Porque se cruza a paisagem,
Quando o rio me olha,
Todas as noites olhava no espelho a sua voz cansada e repetia infinitamente a frase que galgava-se-lhe na cabeça fina da manhã “porque se cruza a paisagem quando o rio me olha!”, não sabia porquê e abraçado ao espelho ficava-se a dormir como rosas no jardim de carvalhais,
O sino da igreja atrapalhado nas três horas da madrugada e dentro dos lençóis as pernas dele que caminhavam na margem do rio na procura de estrelas, a noite descia e poisava na água, e a música melódica dos fingertips entrava-lhe no peito, ele estancava-se junto a uma amoreira e dos lábios deslizavam silabas engasgadas no fumo dos cigarros e ouvia-se no eco da noite Porque se cruza a paisagem quando o rio me olha!,
E pensava na sua voz de submarino afogado no mar A paisagem não existe O rio não existe E eu, eu não existo, e enquanto pegava na beata do cigarro continuava nas frases soltas da garganta Só as rosas de carvalhais é que existem!, voltava um pouco atrás Talvez eu exista!,
- E se não existe rio e se não existe paisagem?, e enquanto caminhava junto à margem um peixe olha-me e saltita na água, sinto que sorri, sinto que me acompanha, eu estaciono-me e ele também se estaciona, e vem-me à ideia E se o sino da igreja não existe e se a igreja não existe?, outro peixe na minha peugada, Dois?
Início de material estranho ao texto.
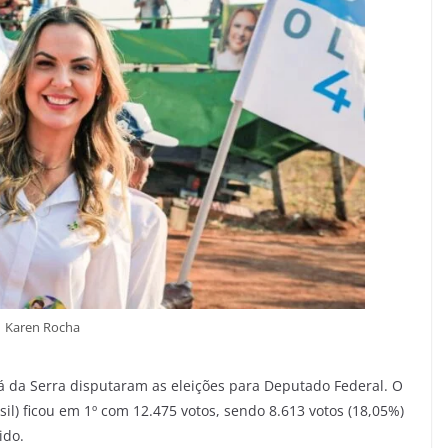
Karen Rocha
á da Serra disputaram as eleições para Deputado Federal. O
l) ficou em 1º com 12.475 votos, sendo 8.613 votos (18,05%)
ido.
Pergunto-me eu, e tenho a certeza que dois são demais, um, um apenas bastava para me atulhar os ouvidos de lágrimas e os olhos de sorrisos,
As rosas de carvalhais tinham um gosto poético a sonho e quando misturadas com as palavras que acordavam na eira o sabor fundia-se na boca e a mistura derretia-se debaixo dos castanheiros, junto ao poço um miúdo atirava pedras e segundos depois o pluf dos gemidos da água,
- E se eu sou um sonho?, e agora dou-me conta que já tenho a companhia de três peixes e não tarda nada tenho um pelotão às minhas ordens, uma comandita de bêbados e fumadores de charros ao pequeno-almoço, abriam o armário e sacavam da espingarda submersa em uísque e o quinto pelotão tombava na parada de instrução, o furriel sorria e explicava ao aspirante Deve ser do vento!,
Perguntavam ao miúdo porque atirava pedras para dentro do poço, e ele respondia ao avô domingos Estou a fazer uma experiência, o avô domingos encolhia os ombros e fingia que era a paisagem, e o rio olhava-o,
- O aspirante nos gritos histéricos do pequeno-almoço Seus filhos da puta!, e da poeira do saibro de agosto a voz começava-se-lhe a encolher nas âncoras dos pés e gritava Todos para a fossa da merda, e o estúpido o primeiro a entrar, e um cagalhão entra-lhe pela janela sem cortinados,
Acorda e vê o sorriso encolhido no espelho a segurar as rosas de carvalhais, e deixa cair a frase no soalho Porque se cruza a paisagem quando o rio me olha!